Five Effective Ways to ensure IT-business Alignment
How can enterprises align with IT leaders?
The information technology (IT) and business worlds in an ideal universe would be perfectly aligned with IT solutions providing business leaders along with its strategic plans and resources necessary to gain the maximum performance, efficiency, and profits.
However, you may have noticed, seeking perfection could be an elusive quest. Practically, IT leaders are frequently left wondering whether the plans they’ve made and the technologies they’ve selected are actually fulfilling enterprise expectations. Meanwhile, business leaders often fret that information technology isn’t entirely tuned in to original enterprise needs and challenges.
There are fortunately proven methods, which enable IT leaders to obtain a clear understanding of the IT-business relationship. The below five suggestions bring how to build a productive partnership that will satisfy stakeholders’ requirements while meeting IT’s time and budget limitations.

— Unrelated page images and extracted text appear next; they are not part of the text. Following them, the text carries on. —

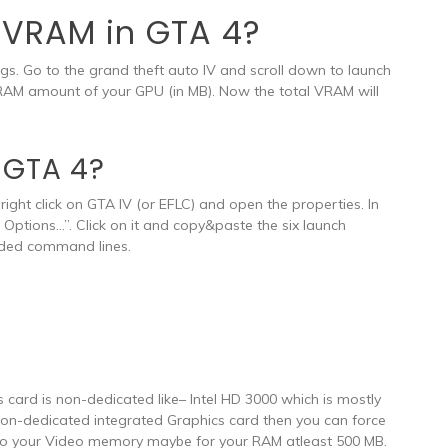
e VRAM in GTA 4?
gs. Go to the grand theft auto IV and scroll down to launch
RAM amount of your GPU (in MB). Now the total VRAM will
 GTA 4?
ight click on GTA IV (or EFLC) and open the properties. In
h Options…”. Click on it and copy&paste the six launch
added command lines.
s card is non-dedicated like– Intel HD 3000 which is mostly
 non-dedicated integrated Graphics card then you can force
to your Video memory maybe for your RAM atleast 500 MB.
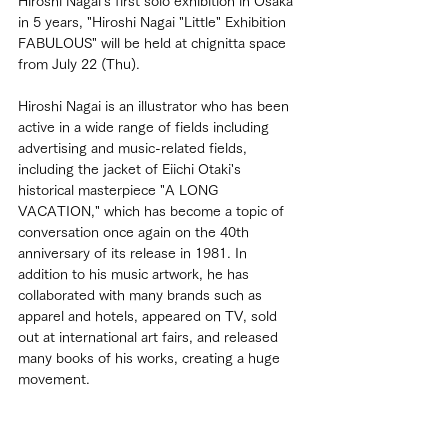
Hiroshi Nagai's first solo exhibition in Osaka 
in 5 years, "Hiroshi Nagai "Little" Exhibition 
FABULOUS" will be held at chignitta space 
from July 22 (Thu).
Hiroshi Nagai is an illustrator who has been 
active in a wide range of fields including 
advertising and music-related fields, 
including the jacket of Eiichi Otaki's 
historical masterpiece "A LONG 
VACATION," which has become a topic of 
conversation once again on the 40th 
anniversary of its release in 1981. In 
addition to his music artwork, he has 
collaborated with many brands such as 
apparel and hotels, appeared on TV, sold 
out at international art fairs, and released 
many books of his works, creating a huge 
movement.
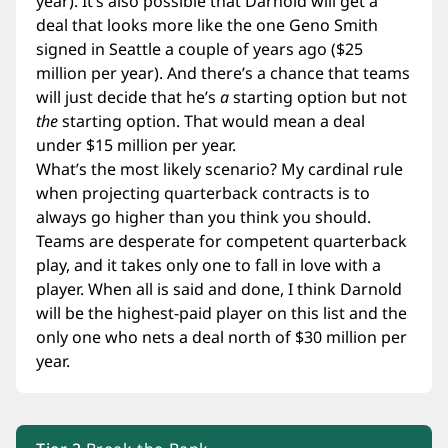
year). It’s also possible that Darnold will get a
deal that looks more like the one Geno Smith
signed in Seattle a couple of years ago ($25
million per year). And there’s a chance that teams
will just decide that he’s
a
starting option but not
the
starting option. That would mean a deal
under $15 million per year.
What’s the most likely scenario? My cardinal rule
when projecting quarterback contracts is to
always go higher than you think you should.
Teams are desperate for competent quarterback
play, and it takes only one to fall in love with a
player. When all is said and done, I think Darnold
will be the highest-paid player on this list and the
only one who nets a deal north of $30 million per
year.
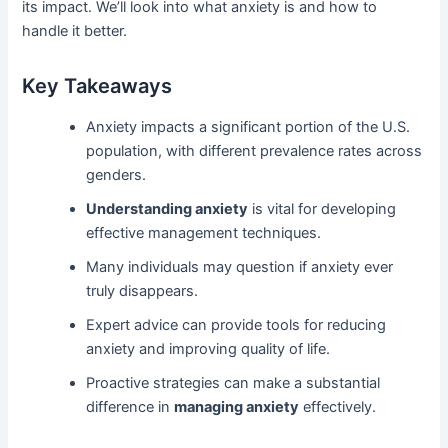
its impact. We’ll look into what anxiety is and how to
handle it better.
Key Takeaways
Anxiety impacts a significant portion of the U.S.
population, with different prevalence rates across
genders.
Understanding anxiety
is vital for developing
effective management techniques.
Many individuals may question if anxiety ever
truly disappears.
Expert advice can provide tools for reducing
anxiety and improving quality of life.
Proactive strategies can make a substantial
difference in
managing anxiety
effectively.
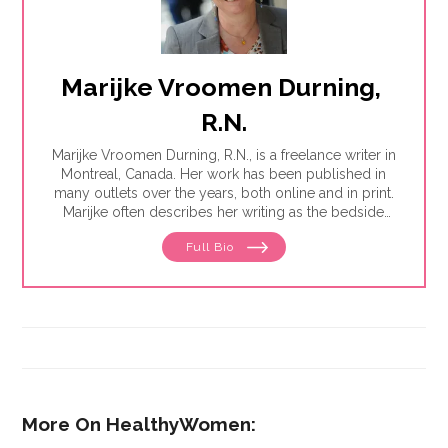
Marijke Vroomen Durning, 
R.N.
Marijke Vroomen Durning, R.N., is a freelance writer in
Montreal, Canada. Her work has been published in
many outlets over the years, both online and in print.
Marijke often describes her writing as the bedside
teaching nurses want to do but rarely have the time
Full Bio
for. Her experience working in healthcare has taught
her what types of information people need and how
to share it. One such need is medication and drug
safety, so Marijke wrote the book,"
Just the Right Dose:
Your Smart Guide to Prescription Drugs and How to
Take Them Safely
."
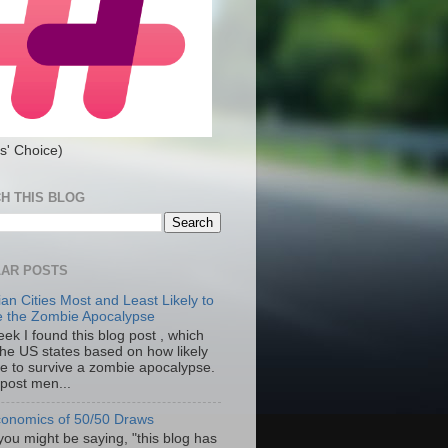
s' Choice)
H THIS BLOG
AR POSTS
an Cities Most and Least Likely to
e the Zombie Apocalypse
ek I found this blog post , which
the US states based on how likely
re to survive a zombie apocalypse.
 post men...
onomics of 50/50 Draws
you might be saying, "this blog has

- Build Close Business Relationships
IT leaders should conduct meetings either physically or on Zoom and discuss important aspects with their organization’s business leaders. Nidal Haddad, principal for ecosystems and alliances at business advisory firm Deloitte Consulting, advises, “A key component to good dialogue is to speak in plain English, even when trying to explain complex technical issues.”

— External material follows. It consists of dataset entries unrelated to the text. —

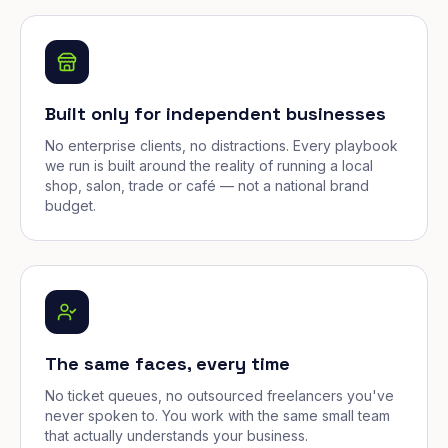
Built only for independent businesses
No enterprise clients, no distractions. Every playbook
we run is built around the reality of running a local
shop, salon, trade or café — not a national brand
budget.
The same faces, every time
No ticket queues, no outsourced freelancers you've
never spoken to. You work with the same small team
that actually understands your business.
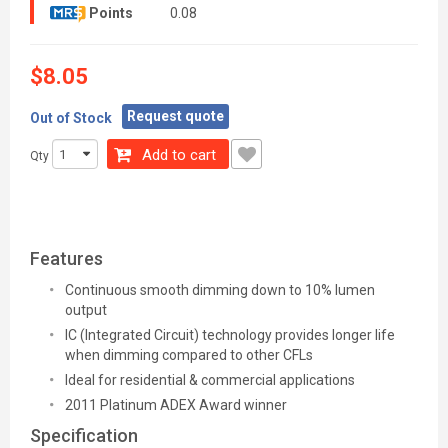
Points
0.08
$8.05
Request quote
Out of Stock
Add to cart
Qty
Features
Continuous smooth dimming down to 10% lumen
output
IC (Integrated Circuit) technology provides longer life
when dimming compared to other CFLs
Ideal for residential & commercial applications
2011 Platinum ADEX Award winner
Specification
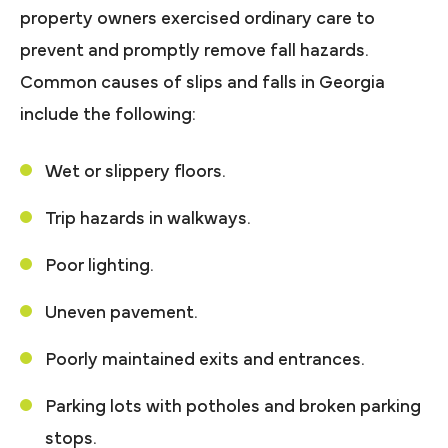
property owners exercised ordinary care to
prevent and promptly remove fall hazards.
Common causes of slips and falls in Georgia
include the following:
Wet or slippery floors.
Trip hazards in walkways.
Poor lighting.
Uneven pavement.
Poorly maintained exits and entrances.
Parking lots with potholes and broken parking
stops.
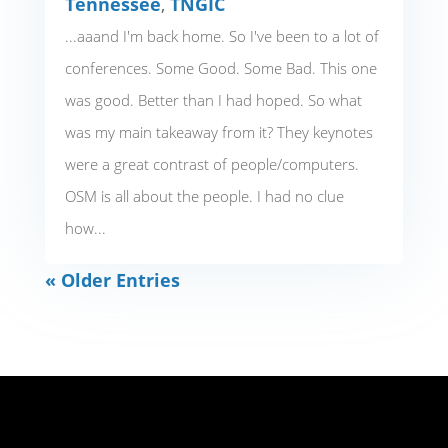
Tennessee
,
TNGIC
...aaand I'm back home. So I've been to a lot of
conferences. Some Good. Some Bad. This one
was good. Better than I had hoped. So what
was my main takeaway from it? They keynotes
were a great contrast of people/computers.
OSM is all about the people. I had no clue
how...
« Older Entries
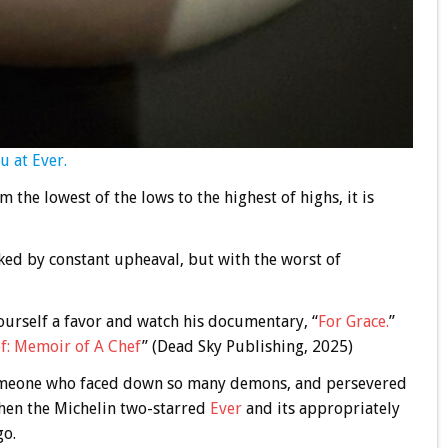
u at Ever.
m the lowest of the lows to the highest of highs, it is
ed by constant upheaval, but with the worst of
yourself a favor and watch his documentary, “
For Grace.
”
f: Memoir of A Chef
” (Dead Sky Publishing, 2025)
someone who faced down so many demons, and persevered
 then the Michelin two-starred
Ever
and its appropriately
go.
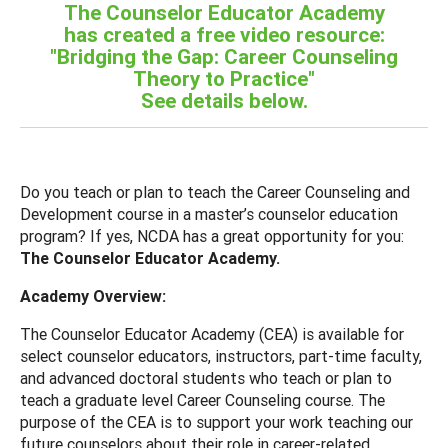
The Counselor Educator Academy
has created a free video resource:
"Bridging the Gap: Career Counseling
Theory to Practice"
See details below.
Do you teach or plan to teach the Career Counseling and
Development course in a master’s counselor education
program? If yes, NCDA has a great opportunity for you:
The Counselor Educator Academy.
Academy Overview:
The Counselor Educator Academy (CEA) is available for
select counselor educators, instructors, part-time faculty,
and advanced doctoral students who teach or plan to
teach a graduate level Career Counseling course. The
purpose of the CEA is to support your work teaching our
future counselors about their role in career-related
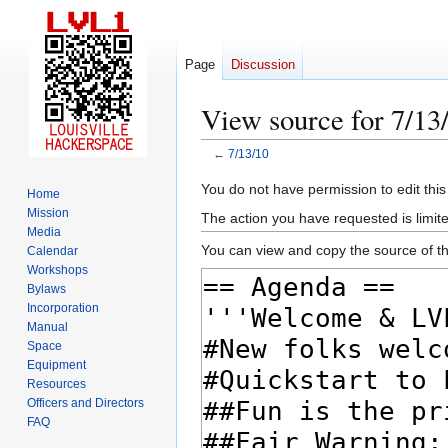
Page
Discussion
View source for 7/13
←
7/13/10
Jump
Jump
You do not have permission to edit this
Home
to
to
Mission
The action you have requested is limite
navigation
search
Media
You can view and copy the source of th
Calendar
Workshops
Bylaws
Incorporation
Manual
Space
Equipment
Resources
Officers and Directors
FAQ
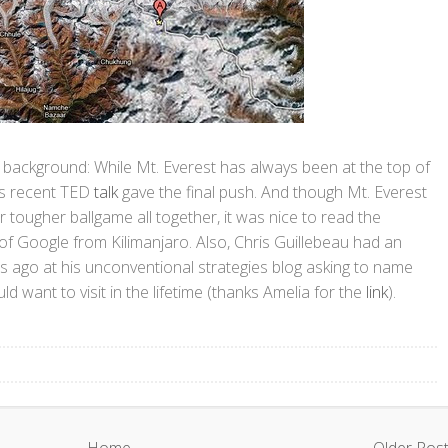
f background: While Mt. Everest has always been at the top of
h's recent TED
talk
gave the final push. And though Mt. Everest
 tougher ballgame all together, it was nice to read the
of Google from Kilimanjaro. Also, Chris Guillebeau had an
rs ago at his unconventional strategies blog asking to name
ld want to visit in the lifetime (thanks Amelia for the
link
).
Home
Older Pos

Creating close alignment between information technology and business requires committing to earnest, insightful discussions. Assume a conversation about artificial intelligence, for instance. The business leader wants to embrace AI but isn’t aware that AI is primarily cloud-based technology, or it works best when large amounts of data fuel it.
Haddad states, “By explaining the concepts behind AI with more clarity, the business leader can be introduced to the creating blocks for AI, and the IT leader can make an acceptable strategy.”

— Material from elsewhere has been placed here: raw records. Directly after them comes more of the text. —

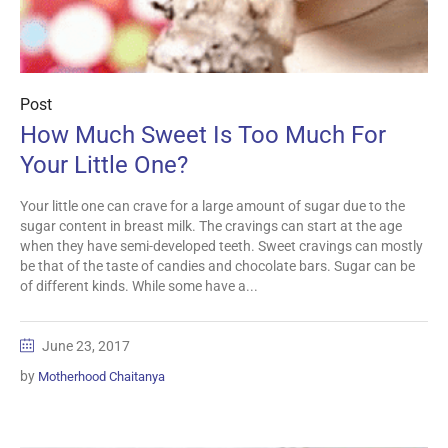
Post
How Much Sweet Is Too Much For
Your Little One?
Your little one can crave for a large amount of sugar due to the
sugar content in breast milk. The cravings can start at the age
when they have semi-developed teeth. Sweet cravings can mostly
be that of the taste of candies and chocolate bars. Sugar can be
of different kinds. While some have a...
June 23, 2017
by
Motherhood Chaitanya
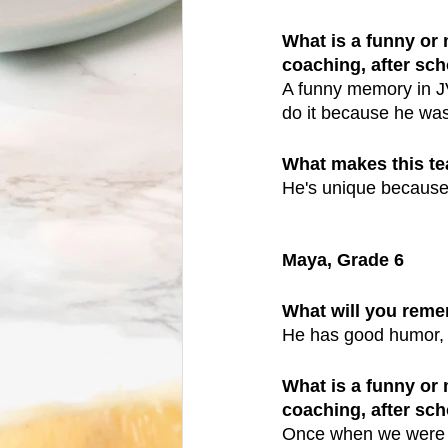
What is a funny or
coaching, after scho
A funny memory in JV
do it because he was
What makes this t
He's unique because 
Maya, Grade 6
What will you reme
He has good humor, m
What is a funny or
coaching, after scho
Once when we were do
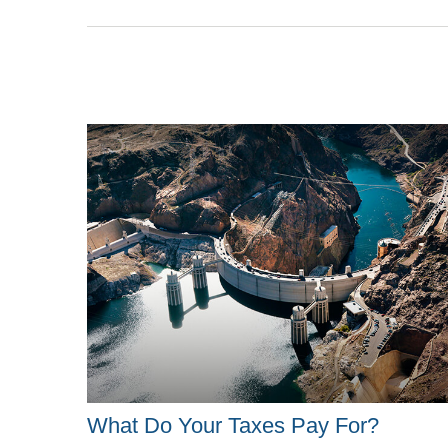
What Do Your Taxes Pay For?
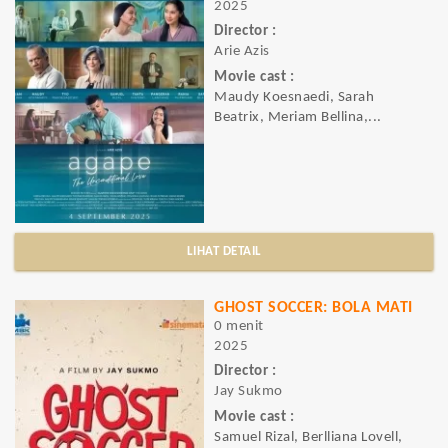
2025
Director :
Arie Azis
Movie cast :
Maudy Koesnaedi, Sarah
Beatrix, Meriam Bellina,...
LIHAT DETAIL
GHOST SOCCER: BOLA MATI
0 menit
2025
Director :
Jay Sukmo
Movie cast :
Samuel Rizal, Berlliana Lovell,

A close interpersonal relationship is powerful as it “gets checks information technology initiatives against business growth plans,” states the CIO of application building platform developer QuickBase, Deb Gildersleeve.
IT folks shouldn’t be afraid to connect with their colleagues, if in marketing, accounting, or any other department, to understand better their pain points and to brainstorm solutions together, she added.
- Ask Right Questions
When you’re meeting with your business colleagues, you might not know IT technologies, strategies, and operations as these topics are strange, foreign territory for most business leaders.
Rob Collie, founder and CEO of P3, explains, “It requires them to role-play your job, and they’re not skilled at that because it was never their job.”
He believes that it’s more useful and productive to ask business leaders about their jobs. It includes their view of market trends and business challenges. He states, “It is then our job on the IT to evaluate where technology solutions could be brought online to service those requirements. It’s the essence of the IT mission statement.”
- Build Trust
Trust, transparency, mutual respect, and shared goals are the key to successful relationships. It is also the same for professional connections. Failing to align IT and business interests slowly erode hard-earned trust. “It leads skepticism in technology strategies, promotes a culture of blame, reduces patience and plunges planning into unproductive levels of detail resulting in a false sense of precision,” observes Andrew Palmer, CIO for the U.S. Region at Liberty Mutual Insurance.
When business leaders are confident about their IT organization, everything happens faster. Decision-making is smoother, risk-taking is expanded, and teams invest more time in executing than planning.
Communication is another key to build trust for business collaboration. For that, IT leaders should invite business leaders to discuss daily business processes’ challenges and goals. They should also discuss how IT can accelerate speed, efficiency, and innovation. This interpersonal communication culture and encouraging feedback can let IT and the business know-how to keep improving collaboration.
- Become a Motivator
Most business leaders expect information technology to be the engine that drives enterprise success. Independent tech industry executive consultant and coach Aviv Ben-Yosef says, “Only aiming to meet defined business requires IT selling. The best IT teams in the world bring forth their innovation to solve business necessities.”
Some business leaders may not yet aware of emerged technologies. So, it’s the responsibility of an IT leader to introduce business colleagues to disruptive and transformational technologies with the potential to change the whole business landscape and lesser innovations that can lead to total market and performance enhancements as well, says Ben-Yosef.
- Conduct Assessments
Like any other business initiative, IT-business alignment should be considered as an open-ended project. “Set-up processes to ensure redundancy and oversight to determine if the relationship is working or requires improvement,” suggests Gildersleeve.
Assessing alignment has to be a constant conversation within IT management. Haddad notes that the IT team will evolve from being reactive to being proactive with consistent, frequent alignment and frequent alignment checks.
A proactive IT team works to solve and address issues before they occur rather than waiting for an obstacle to force damage control and recovery, he adds.